There were more than 900 tips and concerns about various safety issues submitted to the anonymous tip line — which can be accessed online, via phone or through the agency’s app — up more than 150 tips from the 2021-2022 school year.
“One of our priorities every year, since the reporting system began in 2018, is to increase awareness of the system,” said Kimberly Buckheit, the policy, communications and engagement manager with MCSS.
“So as you increase awareness, you create that likelihood of increasing the number of people who are then reporting things, which can’t necessarily be equated to … more incidents occurring.”
She said increasing that awareness can make a big difference when it comes to keeping threats away from schools.
“National trends research really tells us that there’s always leakage prior to any kind of event that has caused harm,” Buckheit said. “It’s just critical that individuals, parents, students, educators, community members, have a means by which to report any behaviors of concern that they encounter, whether that’s on social media, overhearing a conversation in a way that gets an immediate response, whether that’s 2 o’clock in the morning or 2 o’clock in the afternoon.”
She added that “almost always there is someone who knew something, or something that was posted, a change in behavior.”

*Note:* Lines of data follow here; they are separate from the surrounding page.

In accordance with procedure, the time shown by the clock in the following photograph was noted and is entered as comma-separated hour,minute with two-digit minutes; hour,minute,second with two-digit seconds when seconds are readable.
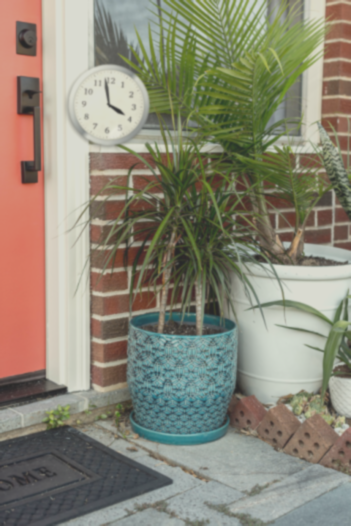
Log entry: 3,58
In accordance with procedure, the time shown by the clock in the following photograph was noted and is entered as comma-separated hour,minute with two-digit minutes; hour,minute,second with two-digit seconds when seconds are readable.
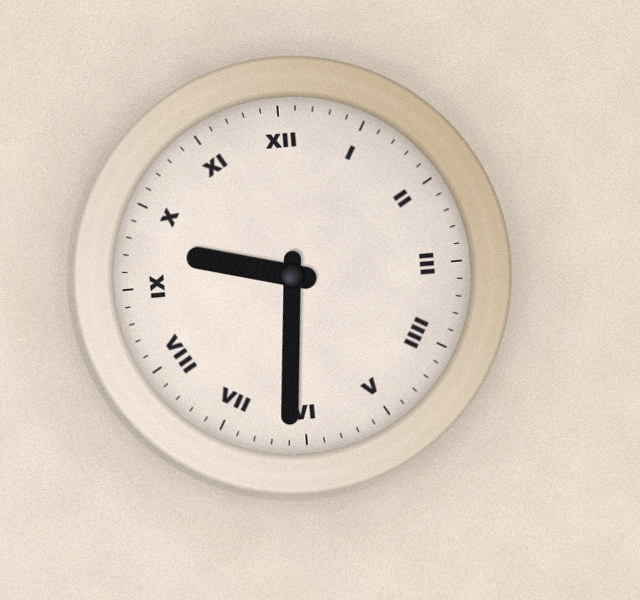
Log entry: 9,31
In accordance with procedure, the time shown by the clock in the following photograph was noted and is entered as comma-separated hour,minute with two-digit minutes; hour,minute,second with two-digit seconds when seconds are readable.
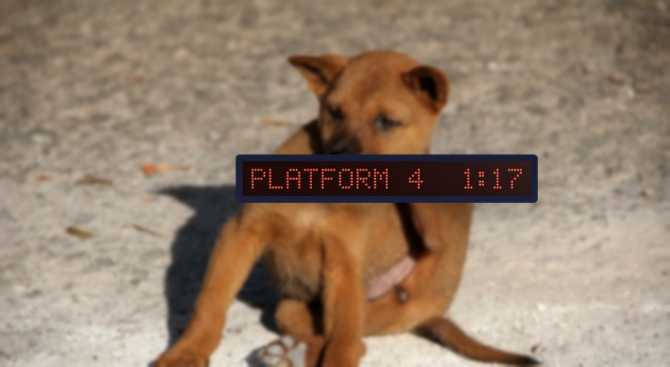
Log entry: 1,17
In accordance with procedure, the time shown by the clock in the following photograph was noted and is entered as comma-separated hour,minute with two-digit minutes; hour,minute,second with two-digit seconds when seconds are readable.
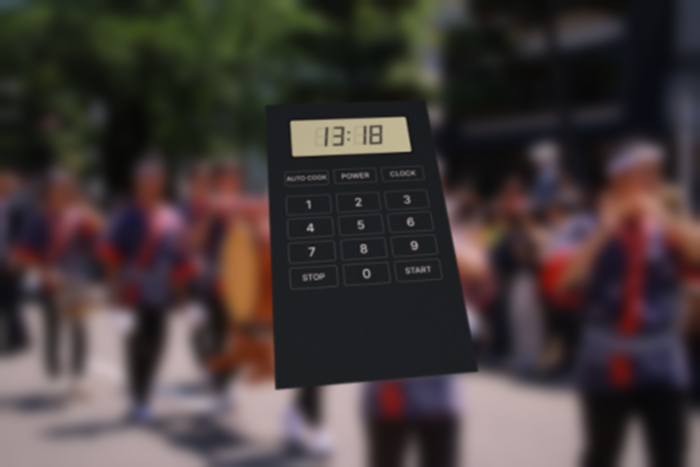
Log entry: 13,18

The Maryland Center for School Safety is a small (16 people) cabinet level agency in Maryland that helps school systems coordinate all kinds of safety issues. It offers training and help with programs for school systems to utilize, reviews emergency plans, and helps secure grant money for various types of emergency preparedness, whether that’s violence, weather or even something such as a gas leak inside a school.
Offering more training to school personnel on what to look for in terms of student safety was one priority last year, and remains a goal for this current school year. But so does standardizing certain language to describe situations such as lockdowns, so everyone knows exactly what it means and what it implies.
Of the 927 tips that came into the anonymous reporting system, more than 100 were about bullying or cyberbullying concerns. Concerns about assaults, drugs, guns, building security, anger issues and child neglect also increased. Tips about planned attacks saw a significant reduction.
The report also noted more than 1,700 threats were made to schools or school system facilities. Of the more than 1,000 total emergency responses, 241 of them led to evacuations and there were 170 lockdowns around the state. Almost 700 of those emergency responses didn’t have any impact on school operations.